I was in Prague around 5 years ago. While I knew that some things would have changed, it’s surprising to me how differently I see the city this time around. I’m no longer looking at the tourist Prague; nor have I done many tourist things. Living temporarily in a hostel, however, the contrasts between the two worlds, the American and the Czech, is striking. The feeling of living in a place is completely different than just passing through.
Among tourists, Prague has a reputation as a great place to visit. Tourists in Prague, in my hostel, mostly college undergraduates from a variety of nations around the world, tend to rate Prague well for cheap beer, gorgeous buildings and inexpensive entertainment. Perhaps slightly older travelers look more at the incredible museums, or the amazing history of Prague. Living here, however, I am more interesting in finding a nice neighborhood, with good access to public transportation and a gym. Tourists tend to see the city as an exotic destination, residents tend to see it as a potential home. Even more unlike tourists, who are mostly unaware that Gypsies exist outside of Broadway musicals, I am constantly on the lookout for Roma as I walk around Prague.
Working at Dzeno has made me incredibly curious about them. My childhood stereotypes resurface. Supposedly, Roma will be darker skinned, with more colorful clothes, and perhaps a wild or sad look in their eyes. The many pictures around the office reinforce my stereotypes…dancing women with dangling earings, captured in time wearing peasant skirts and spotless white blouses. Beautiful. Timeless. Exotic. But just like beer isn’t the whole story in Prague, the stereotypes of Gypsies aren’t the whole picture either. Roma in Prague have unique culture, folklore and traditions; but they also have everyday lives.

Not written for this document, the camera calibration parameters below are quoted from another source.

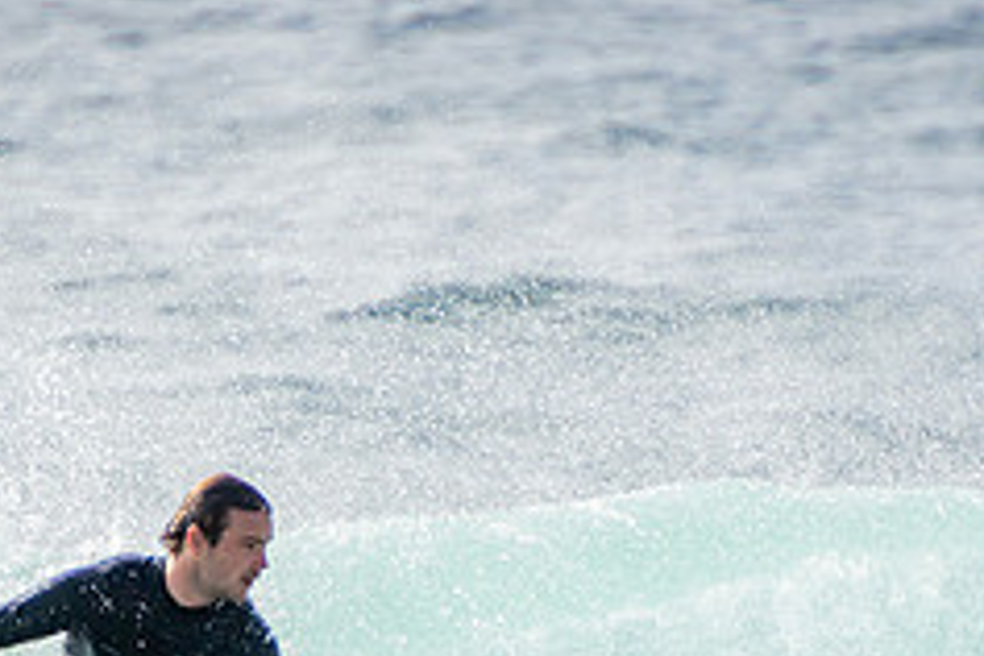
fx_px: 40068
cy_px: 799
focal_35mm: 1466
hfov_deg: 1.4
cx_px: 349
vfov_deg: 0.9
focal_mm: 400
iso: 280
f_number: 5.6
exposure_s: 1/2000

Working at Dzeno advocating for Roma, I will almost certainly get to see the exotic side of Roma, and probably of Prague. But I will also see the everyday nuts and bolts that go into making a small human rights NGO successful. Those nuts and bolts: the thousand phone calls, emails, articles, and ideas that go into a day at Dzeno are just as important as the more flashy side of Roma culture. In some ways, it’s more exciting to me to see these small things behind the curtain. It makes my experience here more real, and more inspiring. Anyone can drink the beer in Prague. But not everyone gets to work here.